Samuel Fuller was never a director who was comfortable with domesticity. Perhaps for this reason he tended to avoid romantic relationships in his films, instead focusing on outsiders, soldiers, and people drawn to close confederations of friends and “colleagues.” His most compelling romances focused on characters of equally independent ferocity: the pickpocket and prostitute from Pickup on South Street (1953) and the gunslinger and land-owner from Forty Guns (1957).

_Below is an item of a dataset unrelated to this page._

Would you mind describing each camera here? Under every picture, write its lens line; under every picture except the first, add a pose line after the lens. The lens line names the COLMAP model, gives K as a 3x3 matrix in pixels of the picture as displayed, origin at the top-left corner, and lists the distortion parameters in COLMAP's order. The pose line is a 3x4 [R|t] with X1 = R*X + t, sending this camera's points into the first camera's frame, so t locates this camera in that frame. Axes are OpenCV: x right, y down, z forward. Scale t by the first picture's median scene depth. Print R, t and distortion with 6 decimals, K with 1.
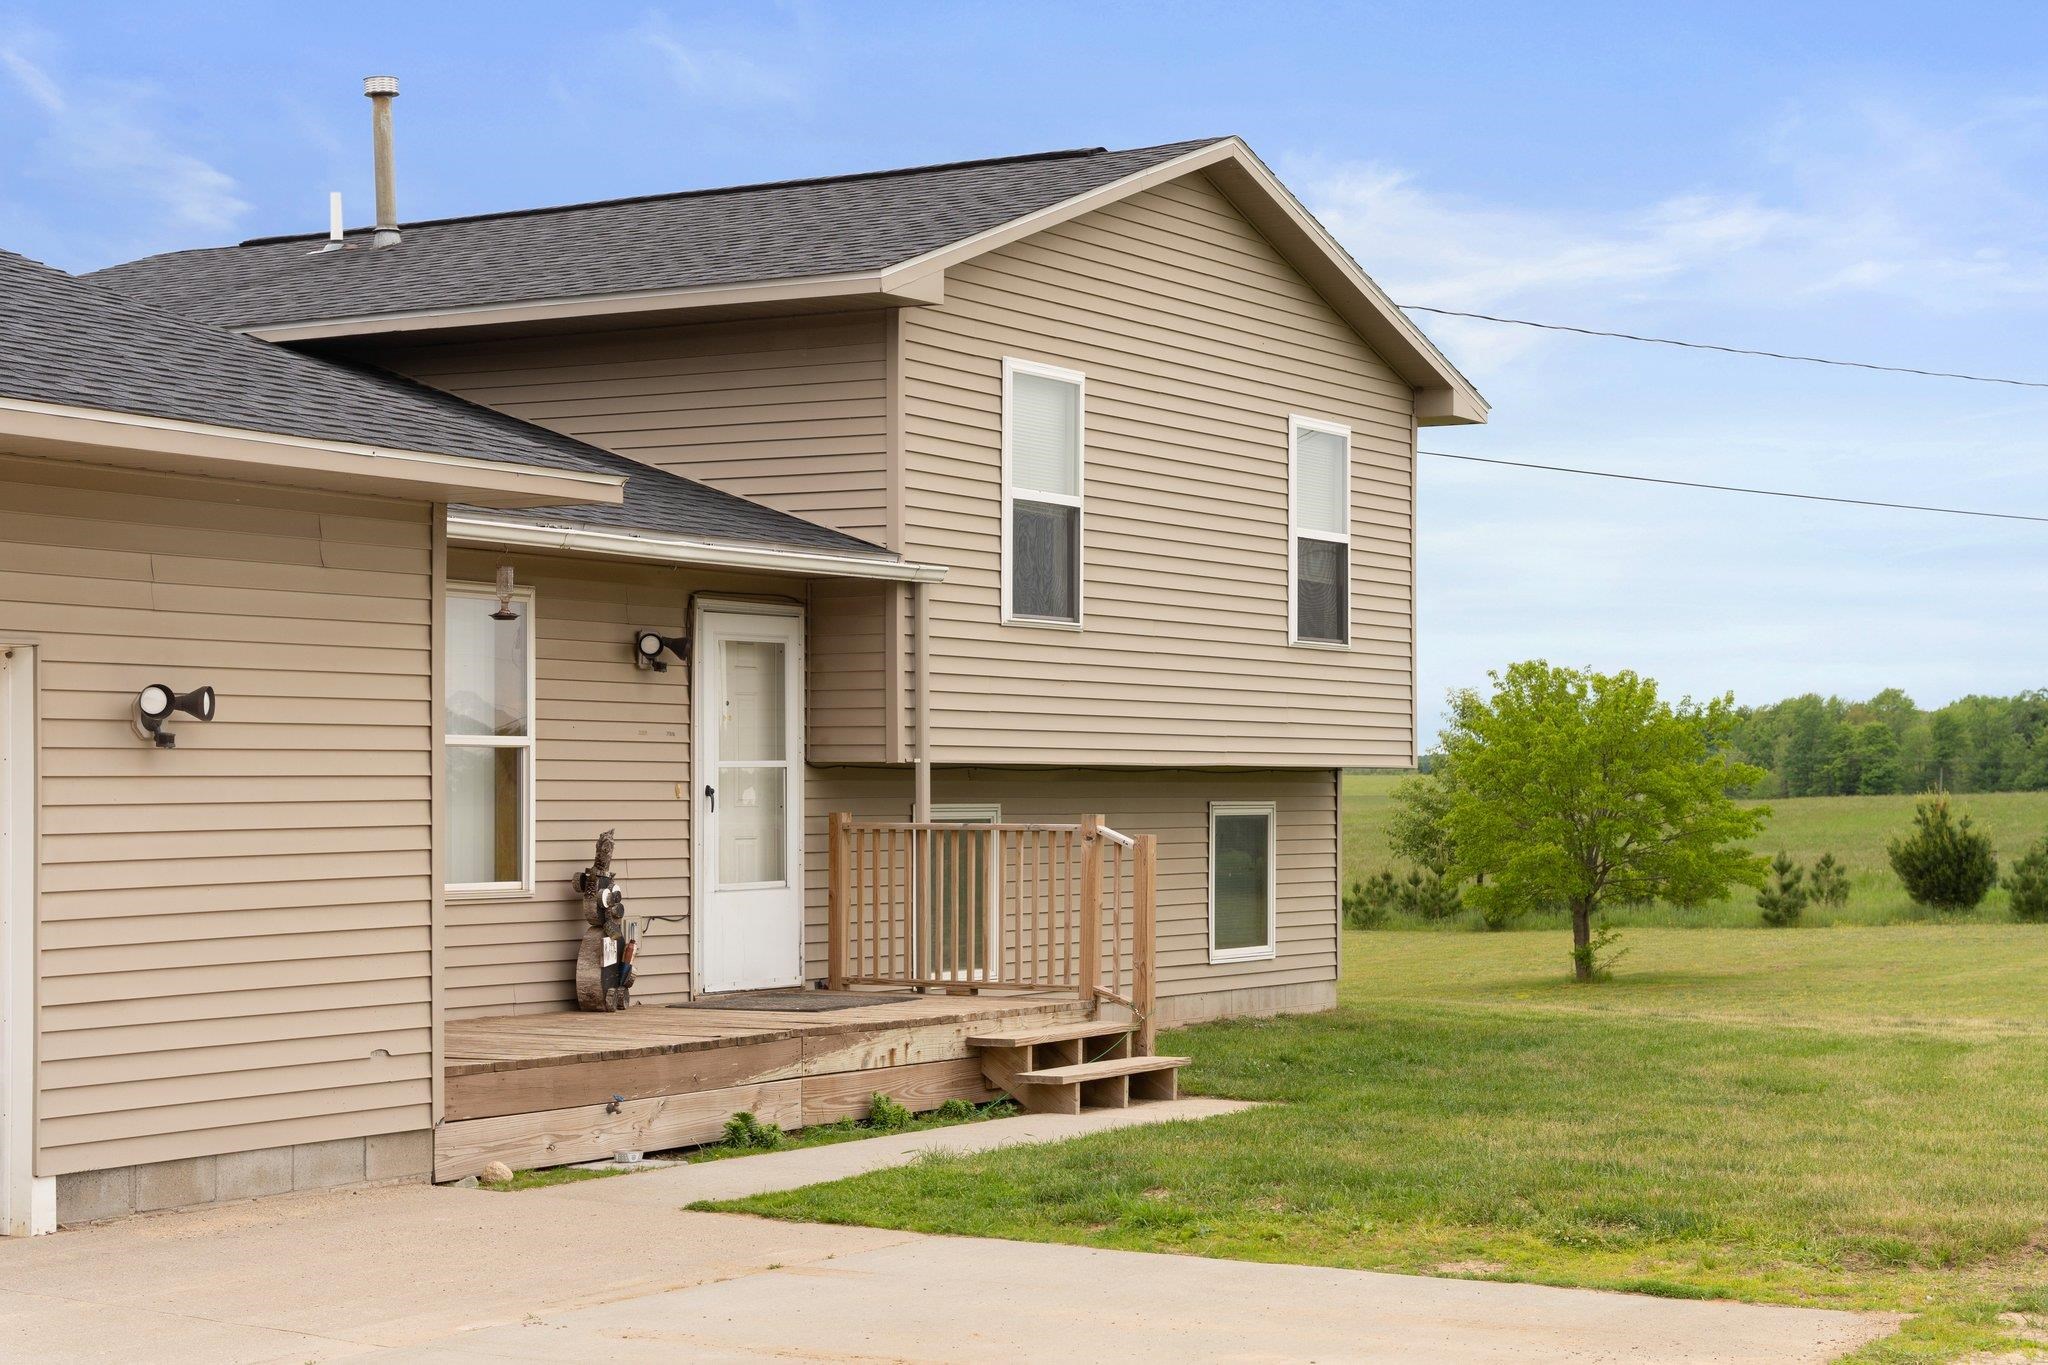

His 1955 CinemaScope noir House of Bamboo features two romantic relationships, the first between two hardened criminals, the second between a “geisha-girl” and an undercover military police-officer. Set in post WWII Tokyo, MP Eddie Kenner is on special assignment to investigate a murderous gang led by ex-soldier Sandy Dawson. In working to insinuate himself into Dawson’s group, Kenner falls for Mariko, a murdered gang member’s widow.
By far the more compelling of the two relationships is between hardened criminals Dawson (Robert Ryan) and his ichiban (“number one”) Griff (Cameron Mitchell), while the second between Eddie Kenner (Robert Stack) and Mariko (Shirley Yamaguchi) represents the low-point of the film. The moment (Spoiler Alert) where Sandy murders Griff in a bathtub and cradles his head after mistaking him for the rat in his outfit radiates with more passion and chemistry than all of Eddie and Mariko’s scenes combined.
If this had been the point then House of Bamboo could be described as one of the most subversive films of the 1950s. But the sad truth remains that the film emphatically insists on the centrality and importance of Eddie and Mariko’s romance. There are too many clumsy scenes of Eddie and Mariko furtively giggling with each other over cultural shock—you can practically hear the crickets chirping during one sequence where Mariko cooks Eddie eggs “shingle-style” while he takes a bath—too many swooning love themes, too much miscalculated earnestness for their courtship to feel like an ironic counterpart and/or commentary on Sandy and Griff. House of Bamboo takes Eddie and Mariko seriously. And unfortunately their relationship’s execution keeps the film from reaching the true heights of greatness.
All of this isn’t to say that House of Bamboo fails. In fact, despite the romantic hiccups the film largely succeeds as a taut, gripping crime thriller due in large part to Joseph MacDonald’s widescreen cinematography. Fuller’s films rarely felt quite so simultaneously nuanced and bombastic. Multiple re-watches reveal subtle details in Fuller’s compositions: Mount Fuji repeatedly poking through the scenery, a policeman blocked in the background of an early sequence at a crime scene so that he physically separates the American investigator from his Japanese co-worker, the expressionistic placement of the bullet holes in the aforementioned bathtub assassination (some of the bullets apparently turned at 90-degree angles after being fired).
But the deficit of narrative and tonal cohesion prevents House of Bamboo from matching or exceeding the quality of the film it was loosely remade from: William Keighley’s The Street With No Name (1948)—an admittedly greater film by an admittedly lesser director. House of Bamboo will always be remembered more fondly by critics and historians because of a) its significance as a film by one of American cinema’s great auteurs, and b) its unprecedented access to post-war Tokyo for on-location shooting. But if I may be so bold: if one looks beyond House of Bamboo’s reputation as an “important” film, it reveals itself as readily inferior to The Street With No Name. Shot by the same cinematographer and written by the same screenwriter (Harry Kleiner) as House of Bamboo, Keighley’s film represents a fascinating transition between the highly stylized studio noir of the 40s and the more documentary-style noir of the 50s. Instead of haphazardly juggling the two traditions it seamlessly balances a documentary-style first half and an expressionist second. What’s more, Richard Widmark turns in one of his best performances as the film’s sadistic, paranoiac gang leader.
Twilight Time’s recent Blu-ray edition of House of Bamboo boasts an impressive transfer but meager extras. The audio commentary tracks courtesy of film historians Alain Silver and James Ursini are most welcome, but the additional behind-the-scenes newsreel footage is both laughably over-exposed and utterly insignificant. Still, short of seeing it on the big screen, there isn’t a better way to witness House of Bamboo’s majestic beauty than with this Blu-ray.